Molecular insights into the binding affinity and specificity of the hemagglutinin cleavage loop from four highly pathogenic H5N1 isolates towards the proprotein convertase furin

Abstract  

The furin (FR) complex with each of four different sequences of hemagglutinin from the highly pathogenic H5N1 strains (HPH5), which were identified during the 2004–2010 influenza outbreaks in Thailand, were evaluated by molecular dynamics simulations, so as to compare the specificity and recognition of the enzyme–substrate binding.

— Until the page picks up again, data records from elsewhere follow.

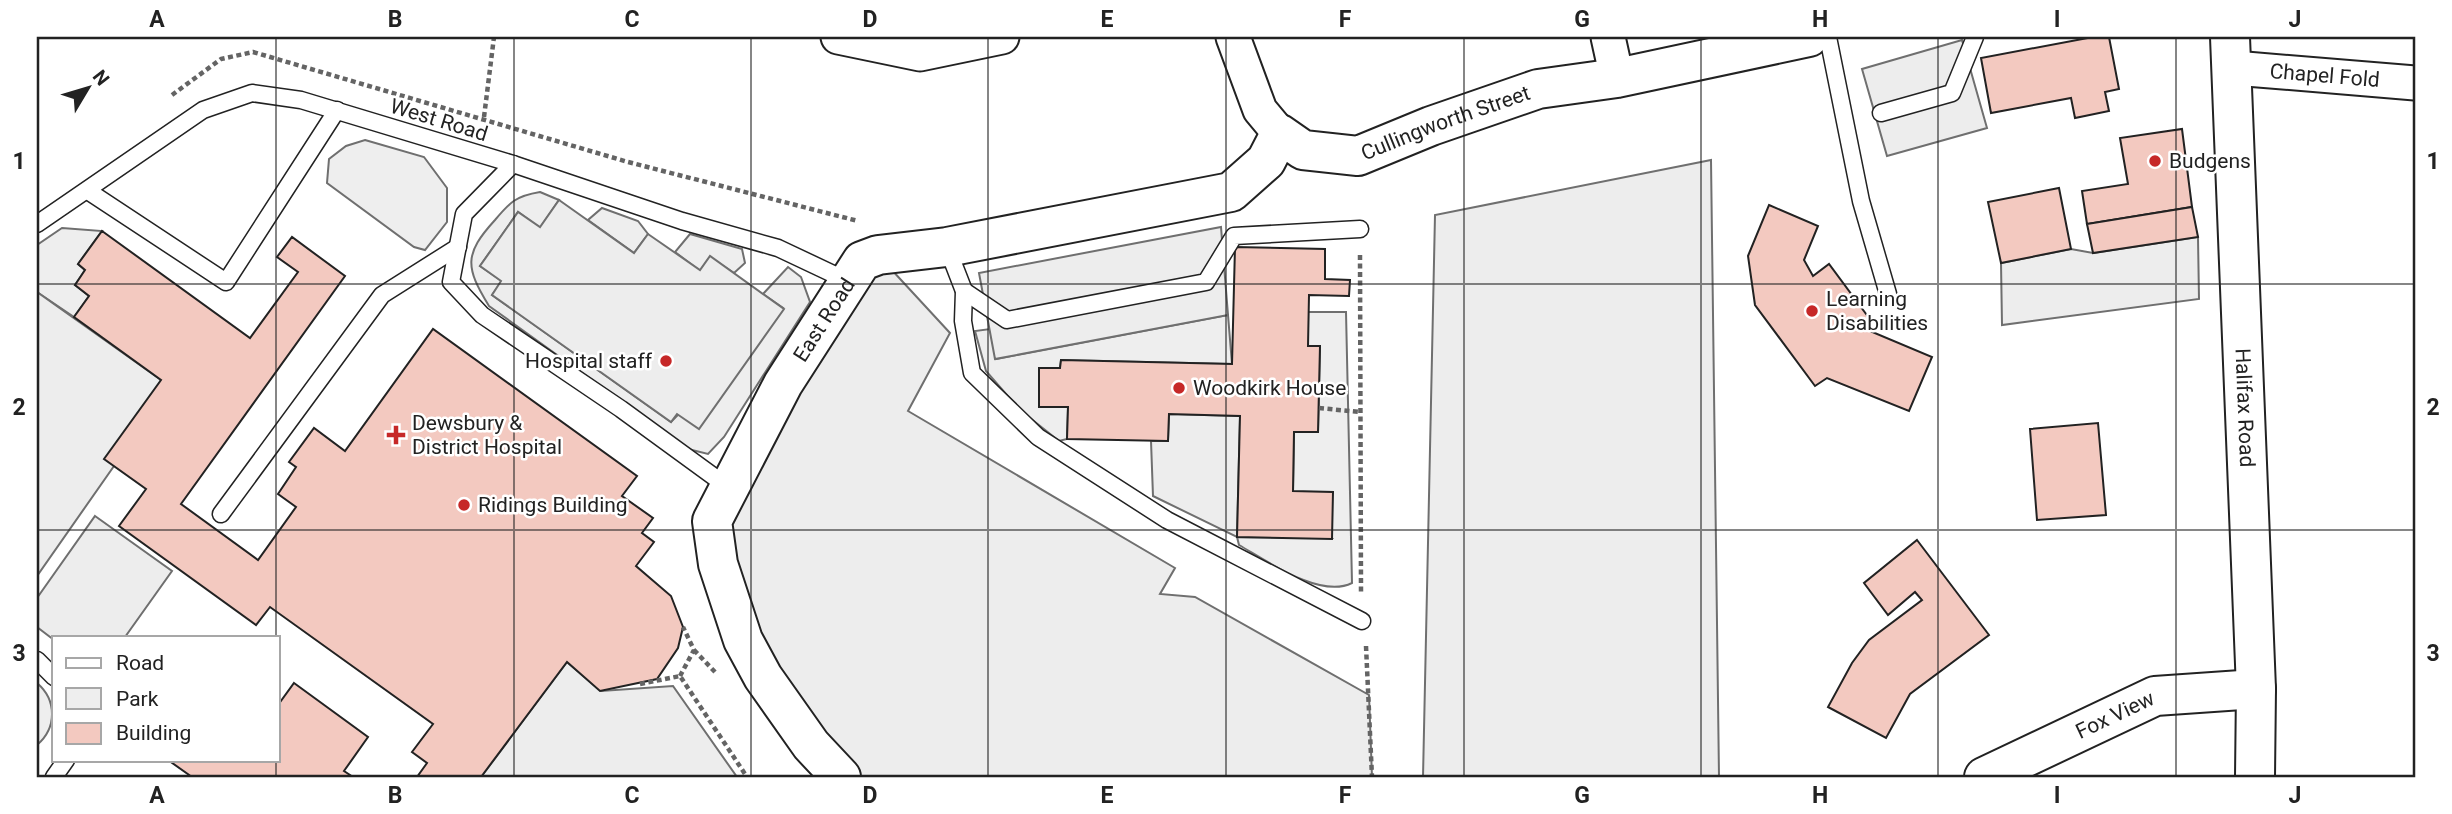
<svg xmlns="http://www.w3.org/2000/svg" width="2452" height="814" font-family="Roboto,sans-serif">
	<rect width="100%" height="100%" fill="#fff"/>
	<!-- green -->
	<g fill="#eee" stroke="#6f6f6f" stroke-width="2">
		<polygon points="365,140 424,157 447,188 447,222 425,250 414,247 327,183 329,159 346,146"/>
		<path d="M540,192L559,200L540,228L518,212L480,266L502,281L492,295L671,422L783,308L763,294L788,267L801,277L810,302L724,437L708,454L688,449L489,306C465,267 464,254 495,220C510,202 516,196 540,192Z"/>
		<polygon points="602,208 638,221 648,234 634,253 588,220"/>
		<polygon points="62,228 102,231 78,264 85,270 75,285 89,296 74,317 37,292 37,245"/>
		<polygon points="690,234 742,249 745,263 734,273 710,257 700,271 675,252"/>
		<path d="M1308,312H1346L1352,583C1320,599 1267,561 1239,545L1237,537L1332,538L1293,491L1294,432H1318L1320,347L1308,346Z"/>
		<polygon points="1228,315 1232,364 1061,360 1060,368 1040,368 1039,406 1068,407 1067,439 1059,441 1020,410 986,371 975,331 990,329 996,359"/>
		<path d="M37,683C57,700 57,728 37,745Z"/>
	</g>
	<!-- parking -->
	<g fill="#ededed" stroke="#6f6f6f" stroke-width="2">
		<polygon points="1962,40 1987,128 1887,156 1862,69"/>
		<polygon points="1711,160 1719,777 1423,777 1435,215"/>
		<polygon points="559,200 634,253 648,234 700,270 710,256 784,309 699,429 677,414 671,422 492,295 501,281 480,266 518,212 540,227"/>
		<polygon points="1221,227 1228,315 995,359 979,273"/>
		<polygon points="2198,237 2199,299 2002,325 2001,263 2071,249 2093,253"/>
		<polygon points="878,255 950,333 908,411 1175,568 1160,594 1195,597 1369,695 1372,777 841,777 743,640 728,487"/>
		<polygon points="37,292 161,380 114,466 37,576"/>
		<polygon points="1169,414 1240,416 1237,537 1153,496 1151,441 1168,441"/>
		<polygon points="95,516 172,571 125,637 54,637 54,640 37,627 37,598"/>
		<polygon points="567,662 601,691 673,686 737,777 481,777"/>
	</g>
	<!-- building -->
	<g fill="#f3c9c0" stroke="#222" stroke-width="2">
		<polygon points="2093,37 2109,37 2119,89 2105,92 2109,111 2075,118 2071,98 1991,113 1981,58"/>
		<polygon points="2182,129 2192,207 2087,224 2082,191 2128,184 2120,138"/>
		<polygon points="2059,188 2071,249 2001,263 1988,202"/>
		<polygon points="1769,205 1818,226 1804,260 1813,276 1829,264 1869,318 1858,326 1932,357 1909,411 1827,378 1815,386 1755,305 1748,256"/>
		<polygon points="2192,207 2198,237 2093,253 2087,224"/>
		<polygon points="102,231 250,338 298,272 277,257 292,237 345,276 181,504 258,560 296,507 278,494 296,467 289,462 314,428 345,451 433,329 637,476 622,496 653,518 642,533 654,542 636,566 671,596 683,627 678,648 657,679 600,691 567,662 481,777 417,777 427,763 412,752 433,724 270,607 256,625 119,526 146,489 104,459 161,380 74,317 89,296 75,285 85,270 78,264"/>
		<polygon points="1235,247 1325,249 1325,279 1350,280 1349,296 1309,295 1308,346 1320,346 1318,432 1294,432 1293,491 1333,492 1332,539 1237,537 1240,416 1169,414 1168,441 1067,439 1068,407 1039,407 1039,368 1060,368 1061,360 1232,364"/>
		<polygon points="2098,423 2106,515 2037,520 2030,429"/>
		<polygon points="1917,540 1989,635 1910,694 1886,738 1828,707 1852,663 1869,640 1922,600 1915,592 1888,615 1864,583"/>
		<polygon points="294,683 368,737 344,771 353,777 192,777 168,760 278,760 278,705"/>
	</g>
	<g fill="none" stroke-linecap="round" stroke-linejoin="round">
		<!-- lane casing -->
		<g stroke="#222" stroke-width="19">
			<g id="lane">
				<polyline points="1828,37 1861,201 1888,294"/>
				<polyline points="1881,113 1952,93 1975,37"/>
				<polyline points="513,164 464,214 451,282 482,315 621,409 728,487"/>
				<polyline points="88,191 226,282 337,110"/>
				<polyline points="37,224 203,110 252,93 301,100 513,164 682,221 778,248 850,282"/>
				<polyline points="947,247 964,291 963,321 972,373 1038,437 1167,520 1362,621"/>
				<polyline points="964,291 1007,320 1206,282 1234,236 1360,229"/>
				<polyline points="221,514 382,295 458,247"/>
				<polyline points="37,660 54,677"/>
				<polyline points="54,777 66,760"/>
			</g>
		</g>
		<!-- street casing -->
		<g stroke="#222" stroke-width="37">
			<g id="street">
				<polyline points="838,37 920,54 1002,37"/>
				<polyline points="1233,37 1260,110 1280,134"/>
				<polyline points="1608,37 1617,78"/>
				<path id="s1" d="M2234,68L2415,83"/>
			</g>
		</g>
		<!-- secondary casing -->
		<g stroke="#222" stroke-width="42">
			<g id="secondary">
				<path id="s2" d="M841,777L811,745L763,677L743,640L718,564L712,521L783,384L862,261L878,255L947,247L1231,192L1266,161L1280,134L1303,150L1358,156L1431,126L1538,89L1617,78L1809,37"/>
				<path id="s3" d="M1984,777L2155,696L2256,689"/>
			</g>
		</g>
		<!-- primary casing -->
		<g stroke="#222" stroke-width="42">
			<g id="primary">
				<path id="s4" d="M2230,37L2256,689L2255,777"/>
			</g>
		</g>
		<!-- path -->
		<g stroke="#646464" stroke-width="4.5" stroke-dasharray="5 3.5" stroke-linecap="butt">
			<polyline points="172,95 221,59 253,52 628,162 858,221"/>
			<polyline points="484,117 494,37"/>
			<polyline points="1360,255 1361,592"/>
			<polyline points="1319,408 1360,412"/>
			<polyline points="1366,646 1372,777"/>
			<polyline points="694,650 715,672"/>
			<polyline points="680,676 694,650 683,627"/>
			<polyline points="640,684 680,676 747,777"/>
		</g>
		<!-- lane -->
		<use href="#lane" stroke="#fff" stroke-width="16"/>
		<!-- street -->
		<use href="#street" stroke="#fff" stroke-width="33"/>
		<!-- secondary -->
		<use href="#secondary" stroke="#fff" stroke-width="38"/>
		<!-- primary -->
		<use href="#primary" stroke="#fff" stroke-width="38"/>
	</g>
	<!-- grid -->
	<path fill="none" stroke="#222" stroke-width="2" stroke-opacity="0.55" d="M276,37V637M514,37V777M751,37V777M988,37V777M1226,37V777M1464,37V777M1701,37V777M1938,37V777M2176,37V777M37,284H2415M37,530H2415M276,760V777"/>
	<!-- markers -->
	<g fill="#c62828" stroke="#fff" stroke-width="2.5">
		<circle cx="2155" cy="161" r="7"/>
		<circle cx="1812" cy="311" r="7"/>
		<circle cx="666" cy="361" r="7"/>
		<circle cx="1179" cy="388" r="7"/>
		<path d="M392.5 424.5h7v7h7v7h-7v7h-7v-7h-7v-7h7z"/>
		<circle cx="464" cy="505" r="7"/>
	</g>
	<g text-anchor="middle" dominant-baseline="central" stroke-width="5" stroke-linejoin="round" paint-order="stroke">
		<!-- street labels -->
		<g font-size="21" fill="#222" stroke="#fff">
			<text stroke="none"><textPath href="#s1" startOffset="91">Chapel Fold</textPath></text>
			<text transform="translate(439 120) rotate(17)">West Road</text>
			<text stroke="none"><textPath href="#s2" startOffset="1223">Cullingworth Street</textPath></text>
			<text stroke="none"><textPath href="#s2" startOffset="523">East Road</textPath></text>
			<text stroke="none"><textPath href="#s4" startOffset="371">Halifax Road</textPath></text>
			<text stroke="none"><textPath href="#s3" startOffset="145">Fox View</textPath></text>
		</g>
		<!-- poi labels -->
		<g font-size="21" fill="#222" stroke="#fff" text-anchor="start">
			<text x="2169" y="161">Budgens</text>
			<text x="1826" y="299">Learning<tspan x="1826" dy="24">Disabilities</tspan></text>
			<text x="652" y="361" text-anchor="end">Hospital staff</text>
			<text x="1193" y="388">Woodkirk House</text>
			<text x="412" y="423">Dewsbury &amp;<tspan x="412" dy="24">District Hospital</tspan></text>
			<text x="478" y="505">Ridings Building</text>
		</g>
	</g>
	<!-- border -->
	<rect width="2452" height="814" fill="none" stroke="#ffffff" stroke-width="77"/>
	<!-- legend -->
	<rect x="52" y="636" width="228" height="126" fill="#ffffff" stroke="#a7a7a7" stroke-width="2"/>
	<rect x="66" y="658" width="35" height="10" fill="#ffffff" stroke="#a7a7a7" stroke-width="2"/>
	<text x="116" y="670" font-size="21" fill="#222222">Road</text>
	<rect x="66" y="688" width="35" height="21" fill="#eeeeee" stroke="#a7a7a7" stroke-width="2"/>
	<text x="116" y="706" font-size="21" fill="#222222">Park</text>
	<rect x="66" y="723" width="35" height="21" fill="#f3c9c0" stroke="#a7a7a7" stroke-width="2"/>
	<text x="116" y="740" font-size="21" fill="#222222">Building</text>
	<!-- north arrow -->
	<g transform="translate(88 88) rotate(52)" stroke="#ffffff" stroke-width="5" paint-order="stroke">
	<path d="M0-5L12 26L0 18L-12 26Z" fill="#222222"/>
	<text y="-10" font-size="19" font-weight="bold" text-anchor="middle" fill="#222222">N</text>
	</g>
	<rect x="38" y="38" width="2376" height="738" fill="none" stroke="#222" stroke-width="2.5"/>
	<g font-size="23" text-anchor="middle" font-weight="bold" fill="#222">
		<text x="157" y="27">A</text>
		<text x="395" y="27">B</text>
		<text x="632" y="27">C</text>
		<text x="870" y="27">D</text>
		<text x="1107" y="27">E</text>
		<text x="1345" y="27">F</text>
		<text x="1582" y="27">G</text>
		<text x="1820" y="27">H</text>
		<text x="2057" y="27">I</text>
		<text x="2295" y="27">J</text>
		<text x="19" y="169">1</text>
		<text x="2433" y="169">1</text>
		<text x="19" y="415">2</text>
		<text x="2433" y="415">2</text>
		<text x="19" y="661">3</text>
		<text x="2433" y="661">3</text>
		<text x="157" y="803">A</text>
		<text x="395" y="803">B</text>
		<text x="632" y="803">C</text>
		<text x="870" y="803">D</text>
		<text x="1107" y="803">E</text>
		<text x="1345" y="803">F</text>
		<text x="1582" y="803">G</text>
		<text x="1820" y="803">H</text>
		<text x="2057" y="803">I</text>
		<text x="2295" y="803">J</text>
	</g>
</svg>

Relative to the conventional HPH5 inserted (H5Sq1, RERRRKKR), the S5-R or S6-R arginine residue is replaced by the smaller lysine in the H5Sq2 (RERKRKKR) and H5Sq3 (REKRRKKR) strains, respectively, whereas the S3-K lysine residue is deleted in H5Sq4 (RERRR_KR). The molecular dynamics results of the intermolecular interactions, in terms of hydrogen bonds and per-residue decomposition energy, between the substrate and furin revealed that the deletion of the positively charged amino acid at the S3 position in H5Sq4 leads to a notably weaker binding and specificity with the furin active site compared with that of FR–H5Sq1. A slight change in the substrate binding was found in the FR–H5Sq2 and FR–H5Sq3 complexes as a result of the replacement of the arginine with the shorter side-chained lysine (same positive charge). Altogether, the predicted binding free energy of the enzyme–substrate complexes was found to be in the following order: FR–H5Sq1 < FR–H5Sq2 ~ FR–H5Sq3 ≪ FR–H5Sq4.